[原文]:
----

ほら、昼間でも部屋の隅がこんなに暗いじゃないか。
カーテンと窓を開けて、もっと光が入るようにしたらどうかい?
はは、吸血鬼でもあるまいし。ははは。

34 名前:クラウス・ポッペ ◆4Q7lVPOPPE :05/04/02 23:34
>>33
いや、だから、ホテルを改装する気はないよ。
部屋の窓は、通りに面しているから、私は陽光で十分だと思うが……
それに、部屋の隅が暗いとおっしゃるが、どこのホテルも似たようなものだと思うがね。

建物自体も、まだまだ十分にもつよ。第一、そんなお金がどこにあると思うかね?
ご覧の通りなかなかお客もいなくてね……

いいや、宣伝などする気はないですから!
それに私は、お客様にくつろいでいただけるホテルをやっていきたいんだよ。
無理に、今風に改装しなくても。



……ふぅ。でしたら、三階の部屋をご覧になって下さい。
日当たりは良好、見晴らしもとてもいいですから。

ああ、ちょうどいい。ヴィム。この方を302号室に案内してあげてくれ。

----

[抽出エントリ]:

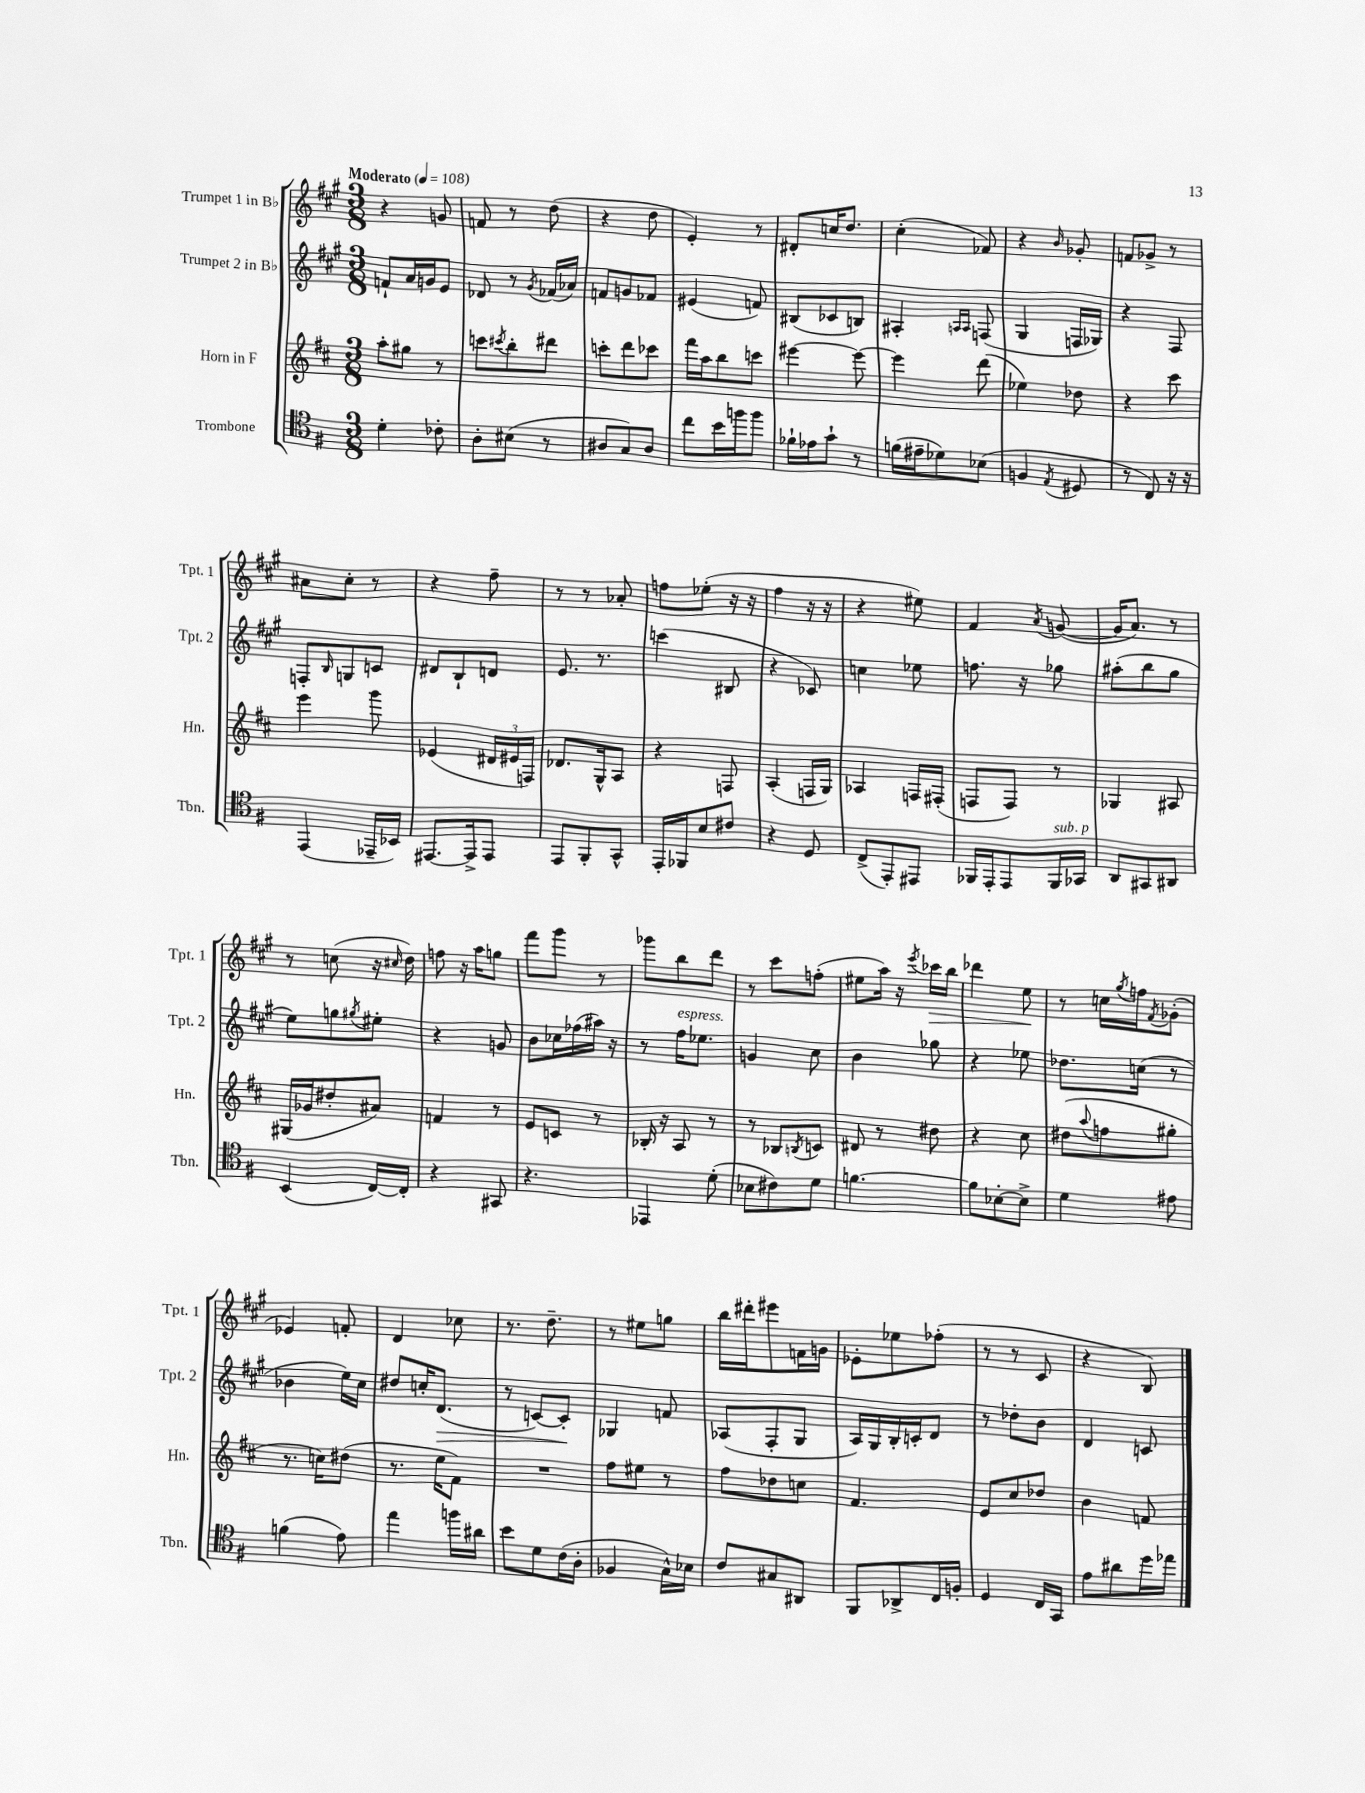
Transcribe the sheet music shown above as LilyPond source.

<<
\new StaffGroup <<
\new Staff = "s0" \with { instrumentName = "Trumpet 1 in Bb" shortInstrumentName = "Tpt. 1" } {
    \clef treble \key a \major \numericTimeSignature \time 3/8 \tempo "Moderato" 4 = 108
    r4 g'8 |
    f'8 r8 d''8( |
    r4 d''8 |
    e'4-.) r8 |
    dis'8-. c''16 d''8. |
    cis''4-.( fes'8) |
    r4 \grace { b'16 } ges'8-. |
    f'8 ges'8-> r8 |
    ais'8 cis''8-. r8 |
    r4 fis''8-- |
    r8 r8 aes'8-. |
    f''8 ees''8-.( r16 r16 |
    fis''4 r16 r16 |
    r4 eis''8) |
    fis'4 \acciaccatura { a'8 } g'8~( |
    g'16 a'8.) r8 |
    r8 c''8( r16 \grace { cis''16 } d''16) |
    f''8 r16 a''16 g''8 |
    fis'''8 gis'''8 r8 |
    ges'''8 b''8 d'''8 |
    r8 cis'''8 f''8-.( |
    eis''8 a''16) r16 \acciaccatura { e'''8 } ces'''16\> b''16 |
    des'''4 e''8\! |
    r8 c''16 \acciaccatura { gis''8 } f''16 \acciaccatura { fis'8 } ges'8-.( |
    ees'4) f'8-. |
    d'4 ces''8 |
    r8. d''8.-- |
    r8 eis''8 g''8 |
    b''16 dis'''16-. eis'''8 f'16 g'16 |
    ees'8-. ees''8 fes''8-.( |
    r8 r8 cis'8 |
    r4 b8) \bar "|." |
}
\new Staff = "s1" \with { instrumentName = "Trumpet 2 in Bb" shortInstrumentName = "Tpt. 2" } {
    \clef treble \key a \major \numericTimeSignature \time 3/8
    f'8-! a'16 g'16 e'8 |
    des'8 r8 \acciaccatura { gis'8 } fes'16( aes'16) |
    f'8 g'8 fes'8 |
    eis'4( f'8) |
    bis8( ces'8 b8) |
    ais4-. \grace { a16 a16 } f8( |
    gis4 f16 ges16) |
    r4 fis8 |
    f8-. \grace { b16 } g8 c'8 |
    dis'8 b8-! d'8 |
    e'8. r8. |
    c'''4( bis8 |
    r4 ces'8) |
    c''4 ees''8 |
    f''8. r16 ges''8 |
    ais''8-.( b''8 gis''8 |
    e''8) g''8 \acciaccatura { gis''8 } eis''8-. |
    r4 g'8 |
    b'8 ces''16 fes''16( ais''16) r16 |
    r8 fis''16^\markup { \italic "espress." } ees''8. |
    g'4 cis''8 |
    b'4 ges''8 |
    r4 ees''8 |
    des''8. c''16( r8 |
    bes'4 e''16) cis''16 |
    dis''8 c''16-. d'8.\>( |
    r8 c'8~) c'8-.\! |
    ges4 f'8 |
    aes8( fis8-. gis8 |
    a16) gis16 b16-. c'16-. d'8 |
    r8 des''8-. b'8 |
    d'4 c'8 \bar "|." |
}
\new Staff = "s2" \with { instrumentName = "Horn in F" shortInstrumentName = "Hn." } {
    \clef treble \key d \major \numericTimeSignature \time 3/8
    a''8-. gis''8 r8 |
    c'''8 \acciaccatura { cis'''8 } b''8-. dis'''8 |
    c'''8-. d'''8 ces'''8 |
    fis'''16 a''16 b''8 c'''8 |
    eis'''4~ eis'''8~ |
    eis'''4 d'''8( |
    ees''4) des''8 |
    r4 cis'''8 |
    e'''4 g'''8 |
    ees'4( \tuplet 3/2 { dis'16 eis'16 f16) } |
    des'8. g16-^ a8 |
    r4 f8 |
    a4-.( f16 g16) |
    aes4 f16 fis16-.( |
    f8 f8) r8 |
    ges4 ais8 |
    gis16( ges'16 dis''8-. ais'8) |
    f'4 r8 |
    e'8 c'8 r8 |
    bes16-. r16 a8 r8 |
    r8 bes8 \acciaccatura { b8 } c'8 |
    dis'8 r8 dis''8 |
    r4 cis''8 |
    dis''8( \appoggiatura { a''8 } f''8 gis''8-. |
    r8. c''16) dis''8( |
    r8. e''16 fis'8) |
    R4. |
    fis''8 eis''8 r8 |
    fis''8 des''8 c''8 |
    fis'4. |
    e'8 cis''8 des''8 |
    b'4 f'8 \bar "|." |
}
\new Staff = "s3" \with { instrumentName = "Trombone" shortInstrumentName = "Tbn." } {
    \clef tenor \key g \major \numericTimeSignature \time 3/8
    d'4-. ces'8-. |
    a8-. bis8( r8 |
    ais8 g8) ais8 |
    c''8 b'16 f''16 f''8 |
    fes'16-! ees'16 g'8-! r8 |
    f'16( eis'16-- des'8) bes8( |
    f4 \acciaccatura { e8 } dis8 |
    r8 c8) r16 r16 |
    e,4( ees,16-- bes,16) |
    eis,8.~ eis,16-> eis,8 |
    e,8 fis,8-. g,8-^ |
    e,16-. fes,16 b8 cis'8 |
    r4 d8 |
    c8->( e,8-.) eis,8 |
    fes,16 e,16-. e,8 fes,16^\markup { \italic "sub. p" } ges,16 |
    a,8 gis,8 ais,8 |
    b,4( c16~) c16-. |
    r4 gis,8 |
    r4. |
    ees,4 d'8-.( |
    bes8 cis'8) d'8 |
    f'4.~ |
    f'8 bes8~-. bes8-> |
    d'4 eis'8 |
    f'4( e'8) |
    e''4 f''16 ais'16 |
    b'8 d'8 c'16( a16-. |
    fes4 g16-^) bes16 |
    c'8 gis8 ais,8 |
    fis,8 aes,8-> c16 f16-. |
    d4 c16 g,16 |
    e'8 ais'8 d''16 ees''16 \bar "|." |
}
>>
>>
\layout { \context { \Score \remove "Bar_number_engraver" } }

----

原文のうち「部屋の窓は、通りに面しているから、私は陽光で十分だと思うが……」から「それに私は、お客様にくつろいでいただけるホテルをやっていきたいんだよ。」までをすべて、一字も変えずに書き写しなさい。

部屋の窓は、通りに面しているから、私は陽光で十分だと思うが……
それに、部屋の隅が暗いとおっしゃるが、どこのホテルも似たようなものだと思うがね。

建物自体も、まだまだ十分にもつよ。第一、そんなお金がどこにあると思うかね?
ご覧の通りなかなかお客もいなくてね……

いいや、宣伝などする気はないですから!
それに私は、お客様にくつろいでいただけるホテルをやっていきたいんだよ。